C’est pourquoi comme il se doit dans tout enterrement, la « famille Airbus » a- t-elle choisi, plutôt que de critiquer le défunt, d’axer sa communication sur les progrès techniques que le développement de l’A380 a apporté aux autres avions. Ainsi, pour Guillaume Faury, non seulement le gros-porteur « est l’avion préféré des passagers, mais sans lui, nous n’aurions jamais été capables d’achever l’A350, qui a eu un développement fantastique » et constitue aujourd’hui une plateforme là aussi « fantastique », en particulier la version « ultra-longue distance » mise en service l’an dernier, l’A350- 1000. Lequel a profité par exemple de l’expertise acquise en matière d’utilisation de la fibre de carbone sur l’A380, qui compose désormais 50 % de l’A350, en plus des améliorations technologiques pour le cockpit, les contrôles de pilotage et les systèmes automatisés. Pour le futur président d’Airbus, cela ne fait aucun doute : grâce à « tout ce qui a été appris grâce à l’A380 en matière de technologie, mais aussi de savoir-faire, d’outils et de moyens » l’A350 est un « succès fantastique » et devrait « prendre la tête » des produits de l’avionneur.

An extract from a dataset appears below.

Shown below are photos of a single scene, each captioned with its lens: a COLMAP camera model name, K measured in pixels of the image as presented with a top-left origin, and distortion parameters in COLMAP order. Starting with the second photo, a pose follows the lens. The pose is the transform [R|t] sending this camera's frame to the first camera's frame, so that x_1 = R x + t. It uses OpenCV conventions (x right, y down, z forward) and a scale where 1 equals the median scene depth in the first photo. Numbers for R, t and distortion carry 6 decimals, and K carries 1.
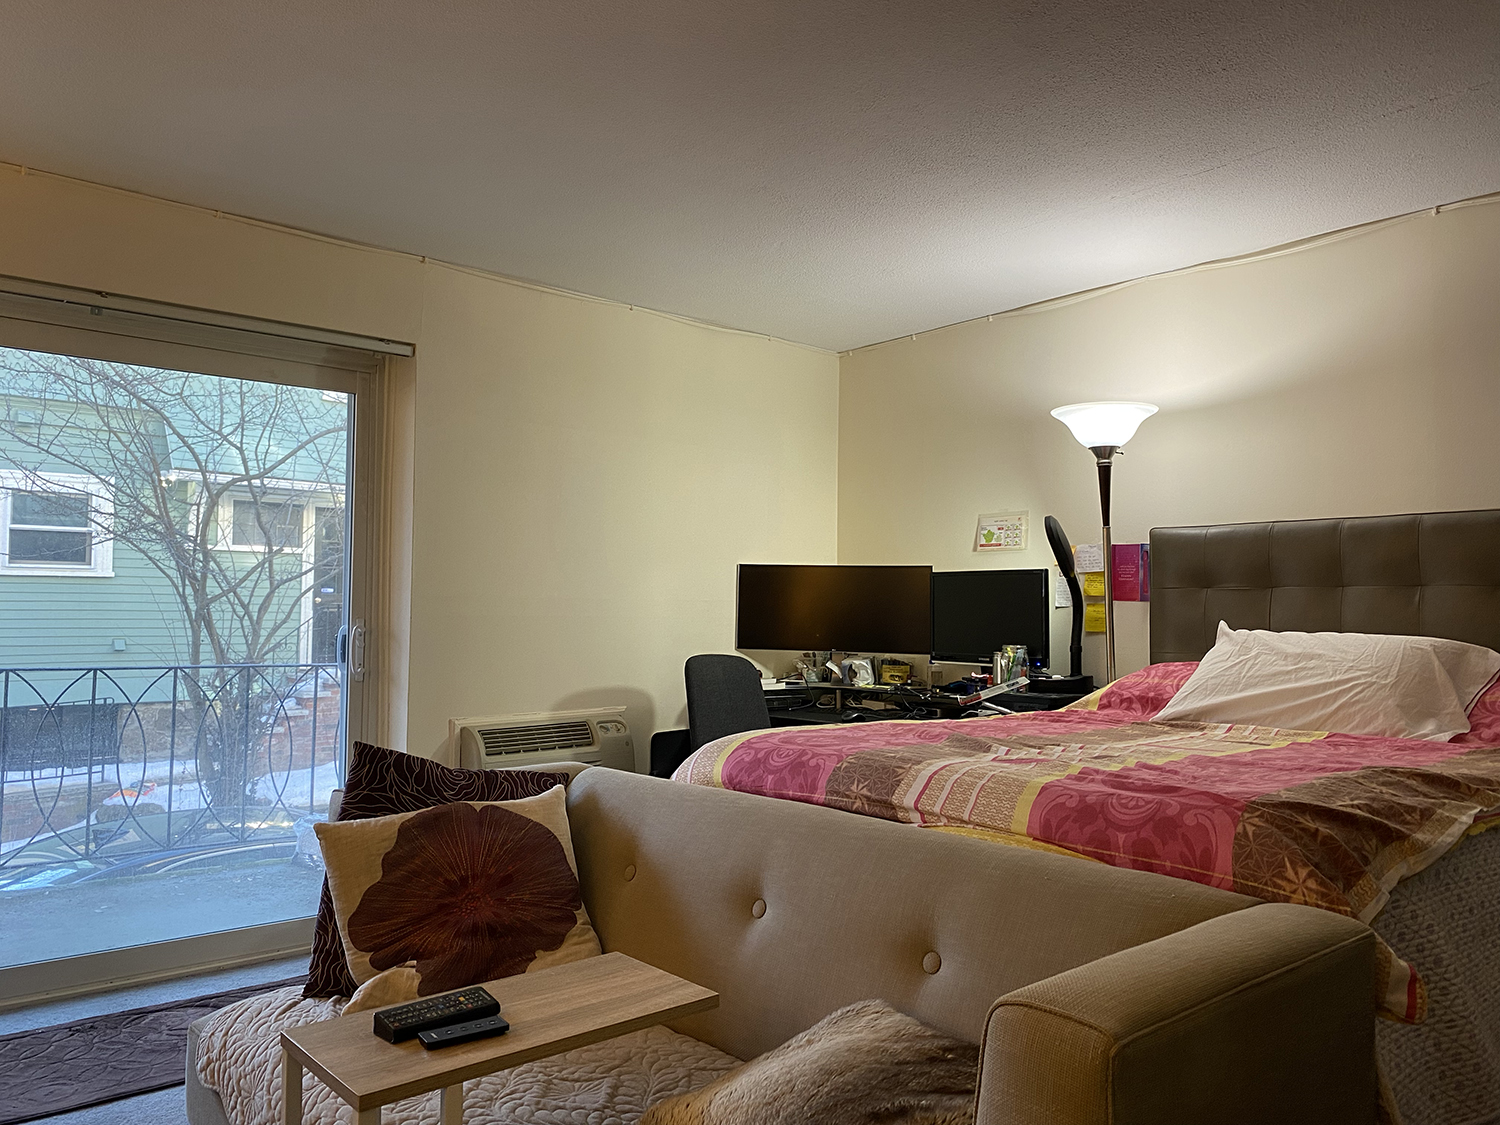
lens RADIAL K [[1159.5, 0, 748.4], [0, 1159.5, 553.2], [0, 0, 1]] dist [0.023005, -0.011376]
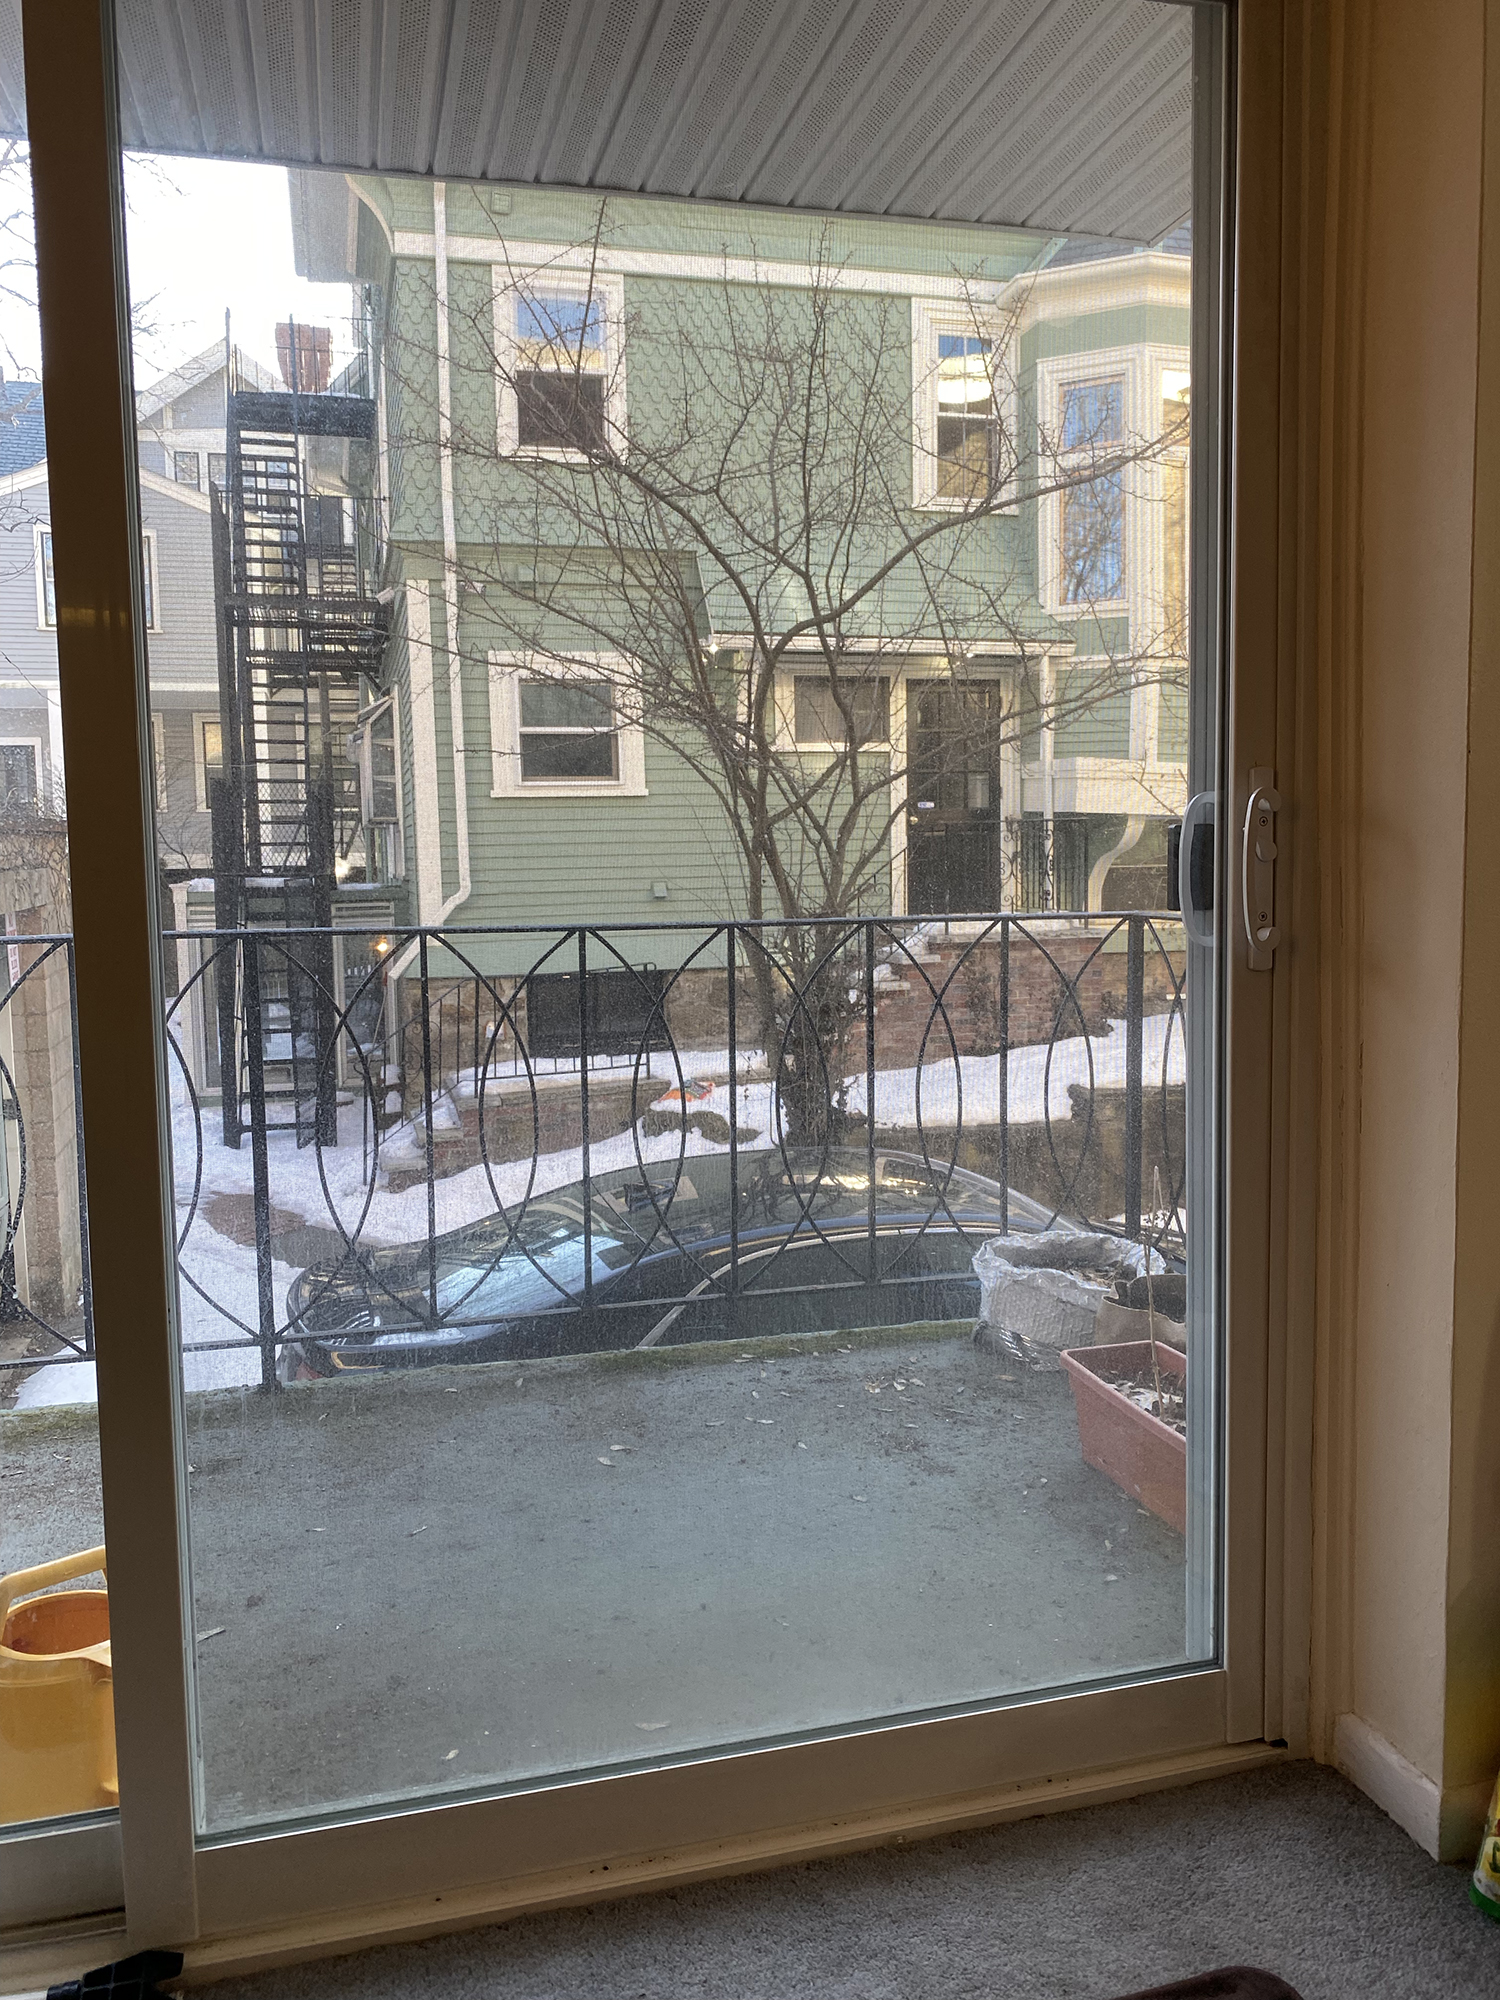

UNE BONNE ANNÉE 2018 POUR AIRBUS

Quant au coût financier de l’A380, Harald Wilhelm, le directeur financier a reconnu volontiers que « le programme a pesé sur les résultats de la compagnie, mais celle-ci et les autres résultats ont été assez forts pour absorber ce poids, pour le digérer », au point craindre, « la situation du cashflow étant très saine ». Effectivement, Airbus a présenté à cette occasion des chiffres plus que positifs « avec un niveau record de rentabilité grâce à une excellente performance opérationnelle, en particulier au quatrième trimestre », s’est félicité Tom Enders dans le communiqué de presse publié le 14 février. Le chiffre d’affaires consolidé pour 2018 a atteint 63,7 Mds€ contre 59 Mds€ en 2017 ; un résultat porté principalement par la livraison de 800 avions commerciaux (un « record », selon la compagnie) dont 20 A220, 626 avions de la famille A320, 49 A330, 93 A350 et 12 A380.

Tandis que la division Airbus Helicopters, elle, a livré 356 appareils contre 409 en 2017 : une entité qui pourtant, selon Tom Enders, « se porte bien et même gagne des parts de marchés dans le contexte d’un secteur en contraction depuis bientôt 10 ans. Ce qui est aussi dû largement aux commandes d’hélicoptères militaires comme des Super Pumas et le NH90 [qui équipe les forces de l’Otan] », le président d’Airbus se réjouissant de cette « croissance du marché militaire, qui est rassurante même si elle n’est pas spectaculaire ».

En 2018, Airbus Helicopters a réalisé un chiffre d’affaires de 5,9 Mds€ (-6 %), tandis qu’Airbus Defence & Space (ADS), qui développe des satellites et la nouvelle fusée Ariane 6, a réalisé plus de 11 Mds€ de CA (en croissance de 4 %). À noter, une prise de commandes de 8,4 Mds€ par ADS au cours de l’exercice fiscal 2018, dont un contrat pour la fourniture de 24 chasseurs Euro-fighter au Quatar, de quatre A330 MRTT ravitailleurs à l’armée française et de deux satellites de télécommunications. Au total, les prises de commandes consolidées en 2018 ont représenté 55 Mds€. Preuve de la confiance d’Airbus dans son avenir, un dividende d’1,65 € par action devrait être distribué aux actionnaires, en augmentation de 10%.